Sarah Williams

— Obtaining Employment Practices Liability Insurance (EPLI) is a strong base for any corporation as it pertains to protecting its investment, but experts want business owners to know that’s just the start.

Sarah Williams, a lawyer at Ogletree, Deakins, Nash, Smoak & Stewart P.C. law firm, says while EPLI is imperative and highly recommended to all those she counsels, wage and hour claims are also something to which those at risk need to pay close attention. EPLI tends not to cover those claims.

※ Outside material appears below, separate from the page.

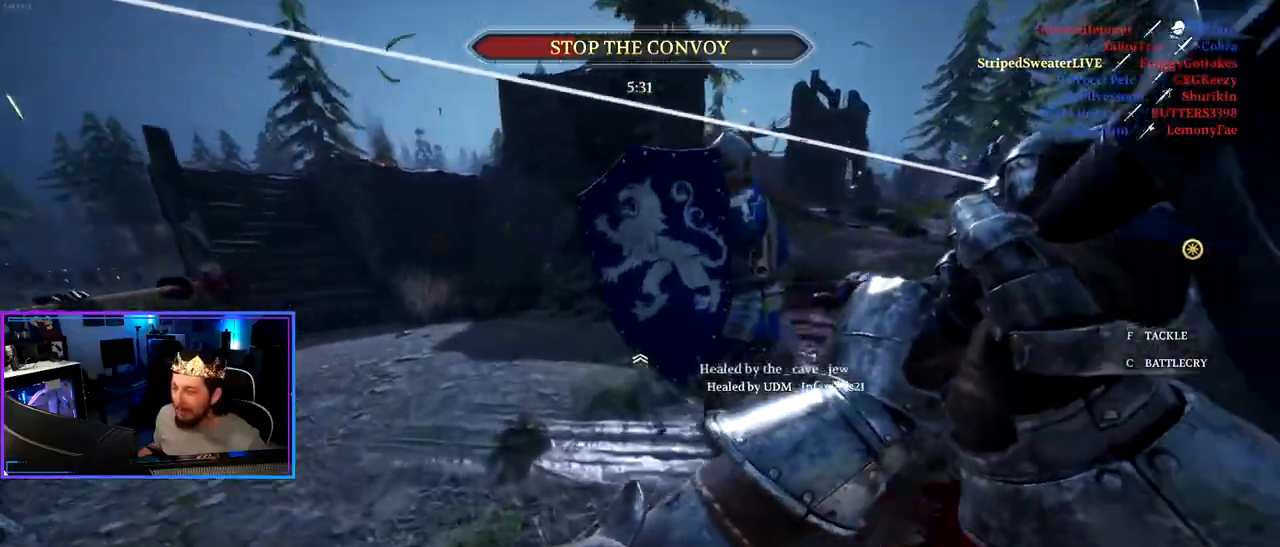
{"keys": ["a", "shift", "w"], "mouse": [], "mouse_move": "right", "events": [[117, "a", "up"], [117, "d", "down"], [267, "w", "up"], [317, "a", "down"], [317, "d", "up"], [350, "w", "down"]]}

“Those are considered violations of California labor codes, so, like, failure to pay minimum wage or overtime,” said Williams. “These are typically not covered under standard EPLI policies… But, these are the types of cases that will put a small business out of business.”

Wage and Hour Rider

In order to remedy this glitch, Williams suggests a wage and hour rider be added to the EPL coverage, to account for legal costs if a claim is filed against said company. This means the only out-of-pocket expense the employer has to pay in this case is if a judgment is obtained. (The only time all legal costs and part of the judgment would be covered is if the claim falls under the Fair Employment and Housing Act, she further explains.)

Punitive damages are also not covered by EPLI, says Williams, describing such compensation as anything a jury can consider after economic damages.

“For example, if you are an employee filing for sexual harassment and you say as a result of the harassment, you were forced to quit your job and you couldn’t get another job for a year, one-year’s salary can be awarded to you and that is considered punitive damages,” she said.

Premium Vs. Deductibles

Speaking of deductible, weighing the cost of deductibles vs. premiums is another important detail to consider when shopping for EPLI. A lot of times, companies will decide to go with lower cost of premium for an EPLI policy, but have self-retention or deductibles. This means insurance companies won’t pay until that deductible is met. For a smaller company, that can be a large amount if they opt for lower premiums. “They might want to think about paying a larger premium so they have a smaller self-retention amount,” said Williams.

Additionally, Williams says companies should make sure their EPLI policy has a “choice of counsel” provision, if using its own attorney is important to a company. Otherwise, employers may be surprised to find they may have to use an attorney they don’t know if a claim is filed against them.